Now I play the waiting game. Today is Sunday Dec 18th, I have to give the guitar 14 days
for the Lacquer to cure. That means that on Monday January 1st I can start the final sanding
and buffing. I called Warmoth about my neck this past Thursday and they said the
neck was in finishing and should be shipped in about 2 weeks.

Well the 2 weeks is up and I am almost through sanding, polishing and buffing. I just have to do a little
more swirl remover and final polish then I am done. These last two days have been pretty
labor intensive for the final finishing. Click here for details of what I did.

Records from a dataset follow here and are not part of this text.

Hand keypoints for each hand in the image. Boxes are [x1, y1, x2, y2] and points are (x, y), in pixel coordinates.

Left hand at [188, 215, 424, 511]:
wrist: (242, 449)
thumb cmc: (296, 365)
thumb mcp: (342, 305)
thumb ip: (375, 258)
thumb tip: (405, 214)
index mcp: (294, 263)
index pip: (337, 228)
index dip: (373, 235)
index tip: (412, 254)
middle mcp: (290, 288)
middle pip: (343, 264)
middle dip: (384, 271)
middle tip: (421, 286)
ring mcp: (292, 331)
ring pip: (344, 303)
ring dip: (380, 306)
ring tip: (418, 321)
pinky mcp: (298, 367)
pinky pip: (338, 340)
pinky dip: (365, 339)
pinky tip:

Next here are a group of pictures of the finish from various angles both front and back.








I'll start putting the guitar together tomorrow.






This is not the finished product. I'm still waiting for my Warmoth Pro neck
which is due in this week.

My Warmoth Pro neck arrived today it looks great. It's a shame I have to strip the
headstock face, dye it, burst it and clearcoat it to make it match the body.

Striped, dyed, bursted and a few clearcoats are on at this point.

Logo applied

I decided to make a custom truss rod cover out of 5A quilted maple.
IÕll dye it, burst it and clear coat it to match the guitar.


StrataVariax – One
I guess it really got a name now

Sperzel locking tuners installed with Earvana compensating nut.